Thanks petunia, these are great suggestions and the exact reason I came here looking for ideas on how to approach this.

We are currently in a district with a third through sixth half day per week pull out. It is only enrichment. There is nothing for junior high students and I have never heard anyone say anything good about the local high school.

Our top choices right now include the following:

District A: Lots of community support for the schools and plenty of smart kid friendly enrichment programs at school like science club, chess, lego club, etc. Gifted kids get their own curriculum plan but there is no grouping. Differentiation is in the classroom. I have heard from another parent that subject acceleration is no problem and that while they don't have a program for gifted kids, they are flexible.

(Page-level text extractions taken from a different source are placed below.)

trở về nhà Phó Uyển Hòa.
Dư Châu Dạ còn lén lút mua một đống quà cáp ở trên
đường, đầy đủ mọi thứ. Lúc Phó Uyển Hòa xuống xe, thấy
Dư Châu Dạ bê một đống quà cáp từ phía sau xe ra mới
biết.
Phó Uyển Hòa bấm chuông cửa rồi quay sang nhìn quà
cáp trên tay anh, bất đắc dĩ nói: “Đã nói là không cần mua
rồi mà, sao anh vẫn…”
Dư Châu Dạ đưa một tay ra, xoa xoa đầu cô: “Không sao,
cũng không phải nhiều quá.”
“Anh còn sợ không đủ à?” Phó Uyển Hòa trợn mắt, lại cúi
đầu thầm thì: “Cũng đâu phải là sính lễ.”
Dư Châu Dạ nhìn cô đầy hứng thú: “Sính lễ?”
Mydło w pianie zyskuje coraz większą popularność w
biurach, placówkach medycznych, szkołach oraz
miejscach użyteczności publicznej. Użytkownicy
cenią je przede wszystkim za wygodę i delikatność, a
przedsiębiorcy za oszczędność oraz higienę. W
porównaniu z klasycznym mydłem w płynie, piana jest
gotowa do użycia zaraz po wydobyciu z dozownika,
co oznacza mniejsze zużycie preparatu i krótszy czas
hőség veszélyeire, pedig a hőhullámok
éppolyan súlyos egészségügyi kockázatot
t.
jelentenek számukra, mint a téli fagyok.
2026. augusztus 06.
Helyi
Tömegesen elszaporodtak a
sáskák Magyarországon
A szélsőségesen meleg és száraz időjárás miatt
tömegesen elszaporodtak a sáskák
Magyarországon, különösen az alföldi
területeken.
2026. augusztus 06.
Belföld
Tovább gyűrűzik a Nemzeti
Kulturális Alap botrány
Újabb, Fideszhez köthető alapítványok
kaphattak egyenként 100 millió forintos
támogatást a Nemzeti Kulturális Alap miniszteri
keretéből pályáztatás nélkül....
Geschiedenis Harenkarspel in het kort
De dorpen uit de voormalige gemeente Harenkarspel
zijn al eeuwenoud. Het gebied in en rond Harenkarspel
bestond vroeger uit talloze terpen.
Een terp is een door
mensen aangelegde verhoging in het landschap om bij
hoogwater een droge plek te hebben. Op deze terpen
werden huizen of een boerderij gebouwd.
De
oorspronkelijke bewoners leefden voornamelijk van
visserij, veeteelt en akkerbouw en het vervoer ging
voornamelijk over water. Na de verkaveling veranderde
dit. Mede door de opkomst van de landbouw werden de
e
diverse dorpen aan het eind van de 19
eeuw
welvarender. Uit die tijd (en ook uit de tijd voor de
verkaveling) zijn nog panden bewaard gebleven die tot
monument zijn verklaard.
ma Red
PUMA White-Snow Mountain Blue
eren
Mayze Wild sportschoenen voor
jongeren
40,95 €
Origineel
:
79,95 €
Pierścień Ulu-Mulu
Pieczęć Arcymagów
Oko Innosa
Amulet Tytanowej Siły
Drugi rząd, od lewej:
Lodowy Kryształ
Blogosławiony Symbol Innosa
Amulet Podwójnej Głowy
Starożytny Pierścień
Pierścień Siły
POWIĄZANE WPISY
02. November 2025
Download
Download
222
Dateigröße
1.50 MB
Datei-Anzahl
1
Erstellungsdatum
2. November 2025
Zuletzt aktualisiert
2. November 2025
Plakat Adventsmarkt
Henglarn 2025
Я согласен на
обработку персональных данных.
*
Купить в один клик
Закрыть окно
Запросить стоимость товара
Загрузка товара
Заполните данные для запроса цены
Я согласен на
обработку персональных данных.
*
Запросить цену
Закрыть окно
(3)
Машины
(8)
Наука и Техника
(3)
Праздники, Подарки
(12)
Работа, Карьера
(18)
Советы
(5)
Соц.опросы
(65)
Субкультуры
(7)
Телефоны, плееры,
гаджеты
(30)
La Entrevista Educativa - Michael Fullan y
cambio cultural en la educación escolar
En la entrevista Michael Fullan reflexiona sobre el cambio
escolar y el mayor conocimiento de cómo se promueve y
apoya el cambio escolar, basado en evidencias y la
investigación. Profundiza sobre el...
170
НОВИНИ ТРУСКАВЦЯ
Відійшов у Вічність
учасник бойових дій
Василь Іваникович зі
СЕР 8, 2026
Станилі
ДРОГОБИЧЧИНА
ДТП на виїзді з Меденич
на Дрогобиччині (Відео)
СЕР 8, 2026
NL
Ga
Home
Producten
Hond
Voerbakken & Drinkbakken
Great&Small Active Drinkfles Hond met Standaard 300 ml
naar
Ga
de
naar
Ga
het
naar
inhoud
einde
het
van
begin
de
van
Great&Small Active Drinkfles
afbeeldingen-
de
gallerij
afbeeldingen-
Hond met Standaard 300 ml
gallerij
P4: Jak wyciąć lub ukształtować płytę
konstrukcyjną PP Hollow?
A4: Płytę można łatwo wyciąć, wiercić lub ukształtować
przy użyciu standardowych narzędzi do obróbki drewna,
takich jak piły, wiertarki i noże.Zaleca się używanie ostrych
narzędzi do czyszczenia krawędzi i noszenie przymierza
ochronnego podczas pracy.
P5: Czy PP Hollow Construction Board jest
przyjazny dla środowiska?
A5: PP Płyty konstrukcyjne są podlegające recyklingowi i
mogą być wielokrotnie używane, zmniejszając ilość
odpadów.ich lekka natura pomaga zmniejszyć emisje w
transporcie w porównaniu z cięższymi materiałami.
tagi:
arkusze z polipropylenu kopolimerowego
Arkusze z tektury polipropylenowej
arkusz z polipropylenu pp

District B: This one seems to understand gifted issues more than the other. There is a self-contained program for grades 2-6 and a gifted magnet junior high. There is also an gifted mentor at each school to help make curriculum adjustments for gifted kids who are not in the self-contained program. There is a snippet on their website that their program seeks to serve a student population with different needs and that the program isn't necessarily for the highest achieving students. There is even a part addressing the gifted underachiever and gifted students as "at risk" for underachievement and dropping out if they are not given an appropriate education. The only real red flag for this one is they specifically state there is no consideration of outside testing in either the initial application or an appeal. They use the CogAt and ITBS. I know of one disgruntled parent who thought their kid should qualify but didn't. I don't know the kid or the parent that well so I am not sure how much that matters.

Testing data for option A v. option B has A way ahead. The community that feeds into option A is much more educated/affluent and most students are going to be from homes that stress academic achievement. Almost every option A high school student graduates and attends college. Option B has a more average spread.